What you have to do: Below is a listing; transcribe it exactly but without any images.

Available data:
********
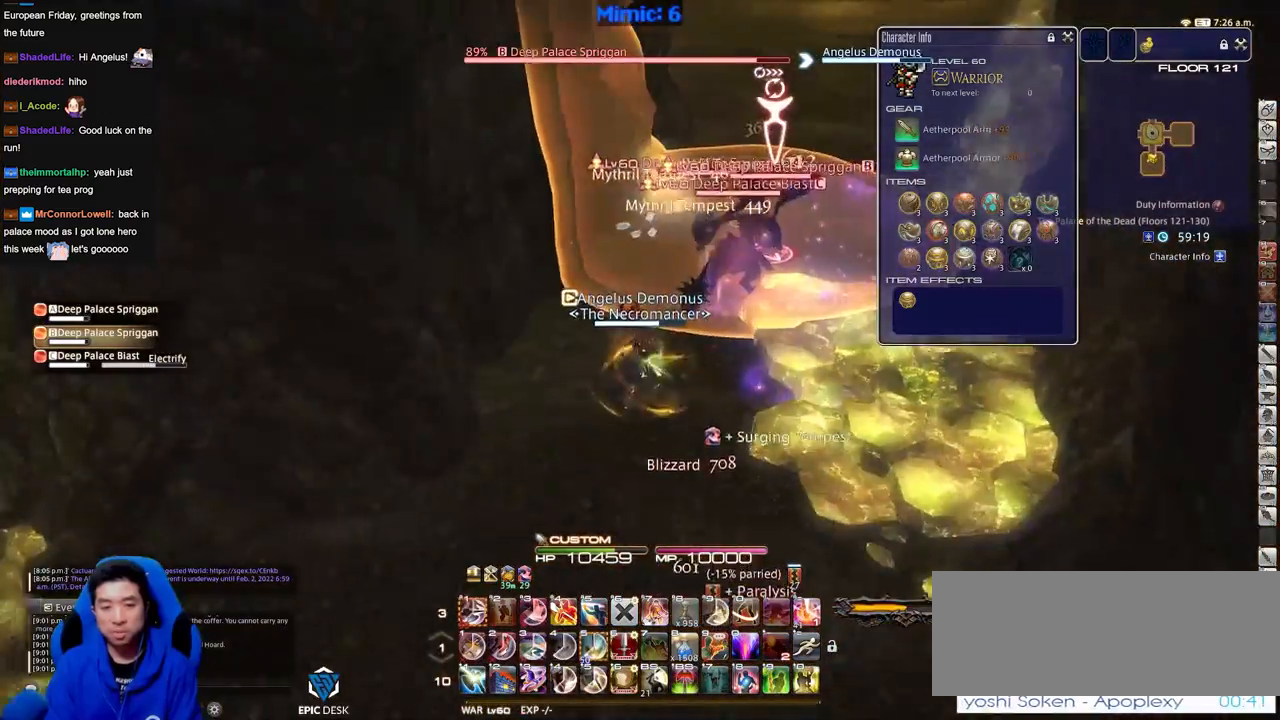
Gameplay with keyboard; each line is a JSON object with the keys held at the frame after it. "events" lists presses ("down") and releases ("up") of "a", "alt", "caps_lock", "ctrl", "d", "down", "e", "escape", "f", "f1", "f10", "f11", "f12", "f2", "f3", "f4", "f5", "f6", "f7", "f8", "f9", "left", "q", "r", "return", "right", "s", "shift_l", "shift_r", "space", "super", "t", "tab", "up" and "w" between this image and that frame as [ms after this image, input, new state], when the widget could be followed in between. No other keys are recorded. Mouse input is not recorded.
{"keys": ["w"], "events": [[200, "s", "up"], [300, "d", "down"], [434, "w", "down"], [484, "d", "up"]]}
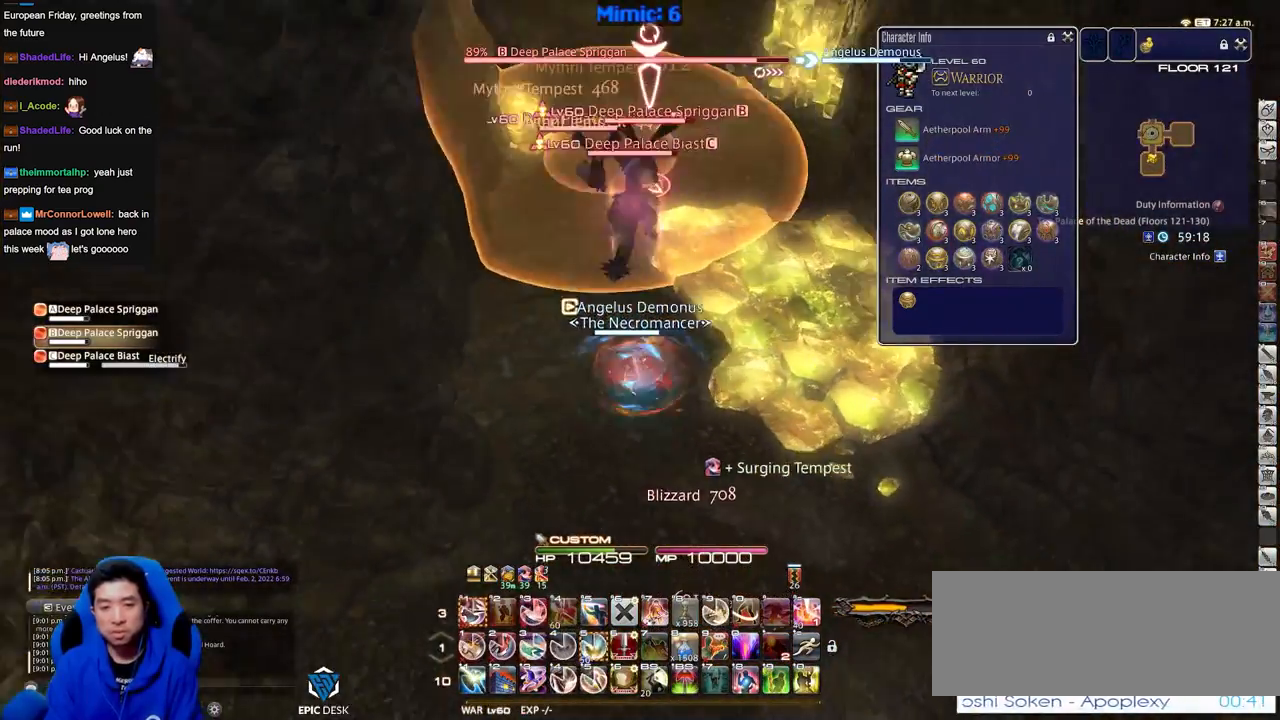
{"keys": [], "events": [[267, "w", "up"]]}
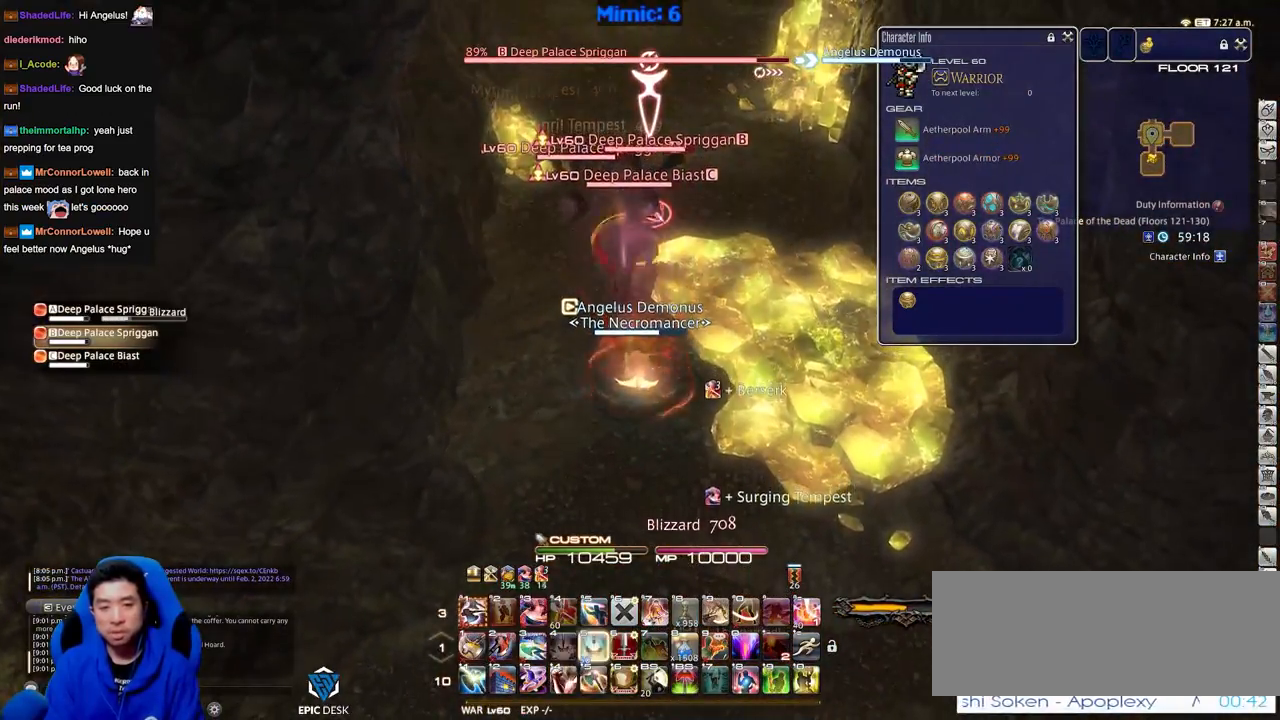
{"keys": ["w"], "events": [[317, "w", "down"]]}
********
Answer to this exercise:
Gameplay with keyboard; each line is a JSON object with the keys held at the frame after it. "events" lists presses ("down") and releases ("up") of "a", "alt", "caps_lock", "ctrl", "d", "down", "e", "escape", "f", "f1", "f10", "f11", "f12", "f2", "f3", "f4", "f5", "f6", "f7", "f8", "f9", "left", "q", "r", "return", "right", "s", "shift_l", "shift_r", "space", "super", "t", "tab", "up" and "w" between this image and that frame as [ms after this image, input, new state], when the widget could be followed in between. No other keys are recorded. Mouse input is not recorded.
{"keys": ["w"], "events": [[200, "s", "up"], [300, "d", "down"], [434, "w", "down"], [484, "d", "up"]]}
{"keys": [], "events": [[267, "w", "up"]]}
{"keys": ["w"], "events": [[317, "w", "down"]]}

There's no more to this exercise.